Segment Start: Source data

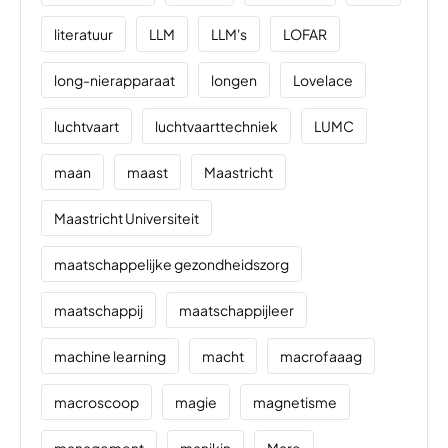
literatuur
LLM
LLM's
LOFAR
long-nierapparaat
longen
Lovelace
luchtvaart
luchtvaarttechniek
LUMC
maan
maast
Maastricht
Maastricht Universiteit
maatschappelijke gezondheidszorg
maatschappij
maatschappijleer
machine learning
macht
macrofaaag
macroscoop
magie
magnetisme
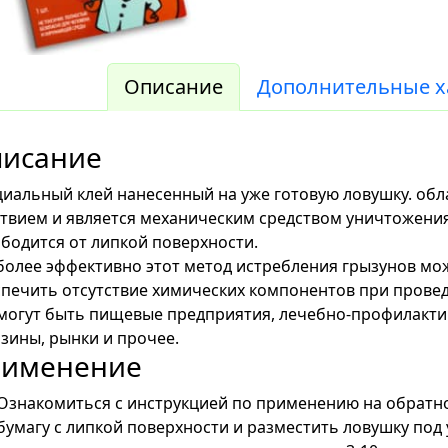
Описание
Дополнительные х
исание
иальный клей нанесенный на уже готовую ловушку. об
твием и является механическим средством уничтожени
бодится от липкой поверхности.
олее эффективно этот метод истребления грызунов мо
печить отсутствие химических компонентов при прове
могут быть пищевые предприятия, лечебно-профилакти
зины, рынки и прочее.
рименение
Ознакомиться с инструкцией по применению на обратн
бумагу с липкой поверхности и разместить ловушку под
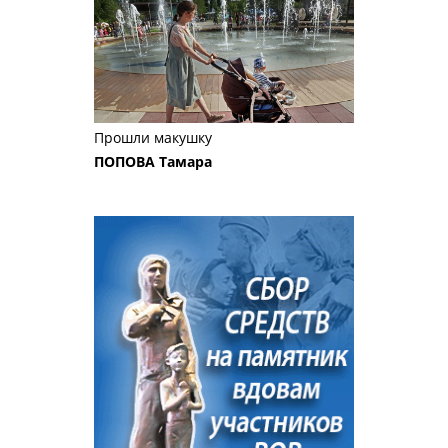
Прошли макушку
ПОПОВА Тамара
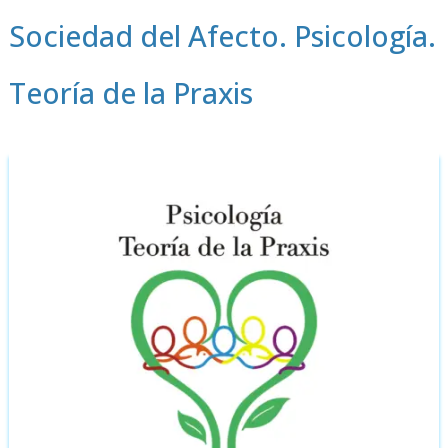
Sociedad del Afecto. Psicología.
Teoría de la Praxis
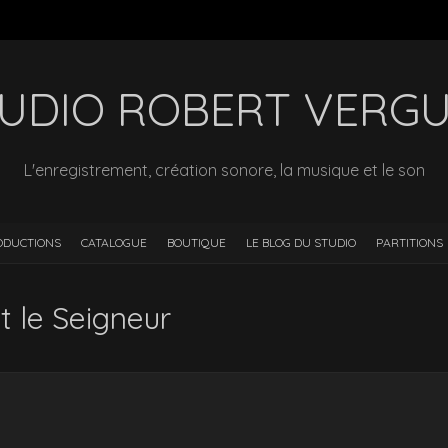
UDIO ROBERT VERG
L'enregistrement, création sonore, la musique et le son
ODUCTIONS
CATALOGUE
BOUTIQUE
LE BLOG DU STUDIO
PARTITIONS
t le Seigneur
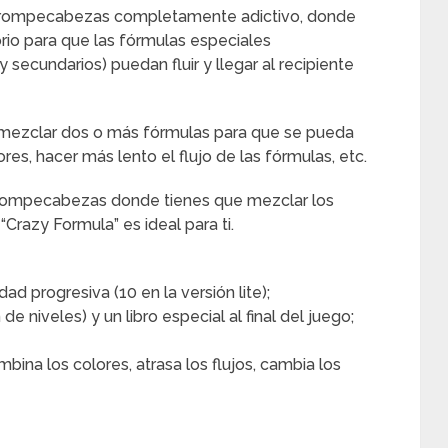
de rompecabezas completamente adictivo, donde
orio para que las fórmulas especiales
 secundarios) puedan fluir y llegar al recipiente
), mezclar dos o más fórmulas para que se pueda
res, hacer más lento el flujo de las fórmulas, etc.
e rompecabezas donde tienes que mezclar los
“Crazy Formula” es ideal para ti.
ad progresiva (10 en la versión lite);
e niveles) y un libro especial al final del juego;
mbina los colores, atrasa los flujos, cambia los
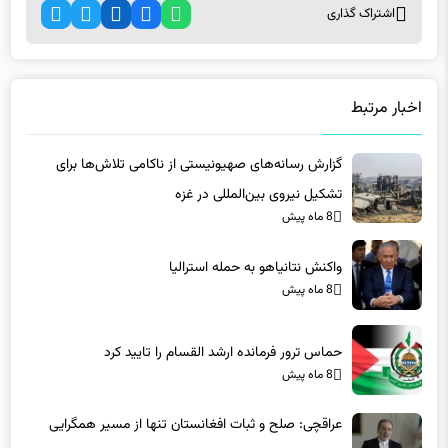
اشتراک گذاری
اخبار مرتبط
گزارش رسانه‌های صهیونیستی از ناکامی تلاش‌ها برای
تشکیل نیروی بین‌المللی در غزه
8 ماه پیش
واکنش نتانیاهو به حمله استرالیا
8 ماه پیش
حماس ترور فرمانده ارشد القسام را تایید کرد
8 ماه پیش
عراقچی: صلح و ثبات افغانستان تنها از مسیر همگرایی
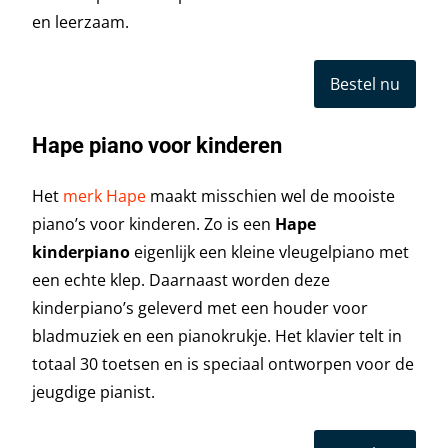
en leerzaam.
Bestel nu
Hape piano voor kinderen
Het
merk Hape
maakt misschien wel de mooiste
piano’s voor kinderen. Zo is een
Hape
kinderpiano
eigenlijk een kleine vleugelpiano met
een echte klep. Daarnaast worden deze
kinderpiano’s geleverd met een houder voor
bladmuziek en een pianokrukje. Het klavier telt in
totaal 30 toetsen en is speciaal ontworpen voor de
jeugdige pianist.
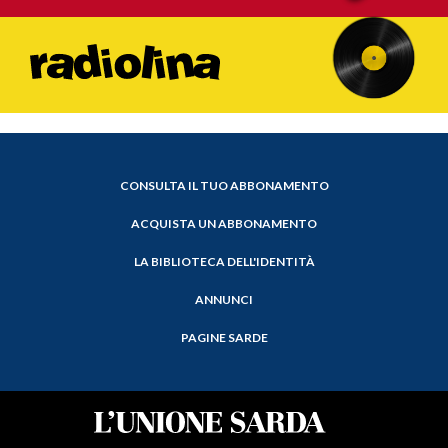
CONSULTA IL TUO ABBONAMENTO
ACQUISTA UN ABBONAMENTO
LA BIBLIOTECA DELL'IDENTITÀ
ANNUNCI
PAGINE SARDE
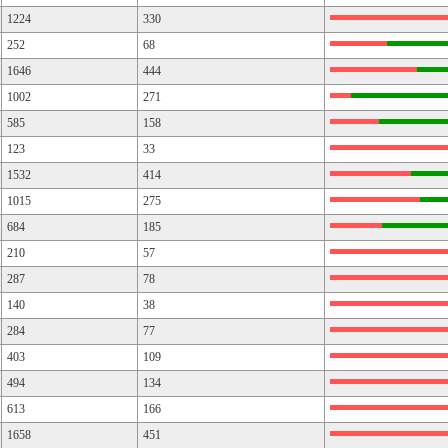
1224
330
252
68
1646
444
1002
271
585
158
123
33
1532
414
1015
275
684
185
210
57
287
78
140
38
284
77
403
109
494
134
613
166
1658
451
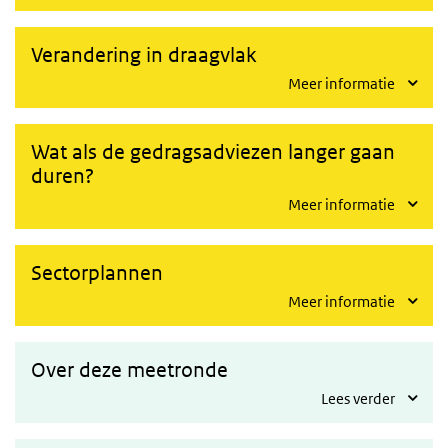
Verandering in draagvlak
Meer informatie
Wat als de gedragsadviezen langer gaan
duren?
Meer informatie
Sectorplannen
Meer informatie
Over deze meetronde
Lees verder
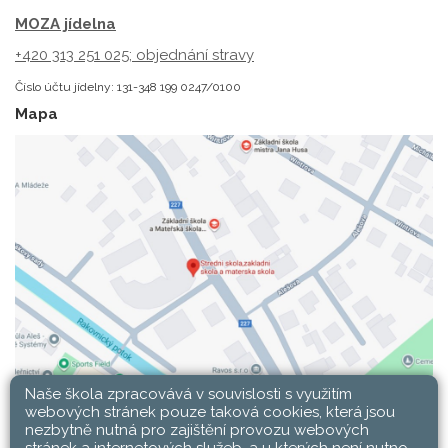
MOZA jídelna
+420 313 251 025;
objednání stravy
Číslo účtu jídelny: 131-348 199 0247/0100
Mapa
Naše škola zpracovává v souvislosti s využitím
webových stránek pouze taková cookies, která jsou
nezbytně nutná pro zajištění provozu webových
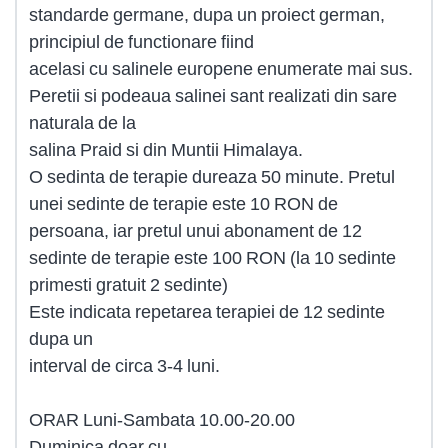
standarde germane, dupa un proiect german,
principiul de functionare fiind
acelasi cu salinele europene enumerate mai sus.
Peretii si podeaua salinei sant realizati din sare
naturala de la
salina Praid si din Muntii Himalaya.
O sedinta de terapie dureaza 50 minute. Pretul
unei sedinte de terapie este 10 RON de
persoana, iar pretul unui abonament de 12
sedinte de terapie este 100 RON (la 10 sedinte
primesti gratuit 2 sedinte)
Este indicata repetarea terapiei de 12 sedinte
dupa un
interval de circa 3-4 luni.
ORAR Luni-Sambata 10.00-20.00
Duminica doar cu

Segment End: Source data

Action item = List every line above containing the word "ловушку".

Expected answer =
иальный клей нанесенный на уже готовую ловушку. об
бумагу с липкой поверхности и разместить ловушку под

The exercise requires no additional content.